Mezli’s prototype robot restaurant is up and running and serving customers from the company’s KitchenTown location in San Mateo. The machines take up a 10-foot by 20-foot space and are freestanding. They are loaded with ingredients, initially offering Mediterranean-style grain bowls, side dishes and drinks.

The bowls start at $4.99. Diners can order directly from the restaurant or order online and pick up the food from a smart locker or have it delivered. The test location is already showing promise: 44% of customers who have tried the food have become repeat customers, Kolchinski said.

The company is now working on its third version of its prototype that will be ready for a public launch next year, he said. That momentum is backed by a $3 million seed round from investors including Metaplanet, roboticist Pieter Abbeel, restaurateur Zaid Ayoub and Y Combinator. That new funding will enable the company to add more talent, parts, food and operational expenses.

Once the company can scale, Mezli will be able to 3D-print thousands of the modular restaurants and deploy them in a fraction of the time and money it takes for traditional restaurants to get up and running, Kolchinski added.

“We will be scaling up to a few locations and then mass producing them,” he said. “We expect to hit 1,000 locations faster than other restaurants due to our mass production method.”

One of Mezli’s backers, Pieter Abbeel, is a professor at UC Berkeley and an entrepreneur on the founding team of both Gradescope and Covariant.

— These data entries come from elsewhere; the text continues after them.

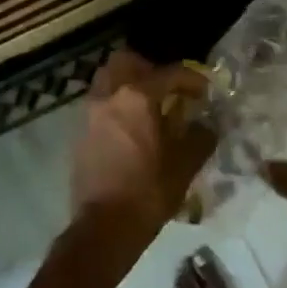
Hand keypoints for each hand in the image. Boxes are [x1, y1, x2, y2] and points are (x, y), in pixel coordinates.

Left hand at [69, 51, 216, 238]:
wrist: (104, 226)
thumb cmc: (148, 192)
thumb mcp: (185, 165)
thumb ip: (200, 137)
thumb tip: (206, 125)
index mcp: (137, 97)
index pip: (169, 73)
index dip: (191, 79)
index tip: (204, 92)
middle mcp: (109, 96)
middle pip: (125, 61)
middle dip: (149, 68)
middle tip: (167, 89)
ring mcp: (90, 113)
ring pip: (108, 79)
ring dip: (128, 84)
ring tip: (149, 107)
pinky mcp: (80, 132)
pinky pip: (100, 103)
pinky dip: (116, 104)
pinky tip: (132, 128)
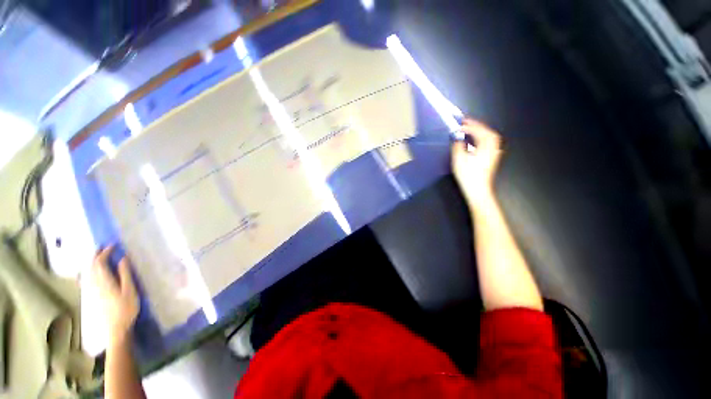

He heard about Mezli from some of the founding teams’ classmates and wanted to get involved.

He was attracted to the company’s vision of providing healthy food that is more affordable and accessible. As a scientist himself, he also liked the “first principles” approach to using business and engineering to reduce the bottleneck of getting food into people’s hands and how the food is served.

“It resonates with me,” Abbeel said. “Anything physical is always harder than you think, so if you don’t come up with a first principles way to solve it, it will be difficult. In addition, from day one, the food was being served and that is compelling.”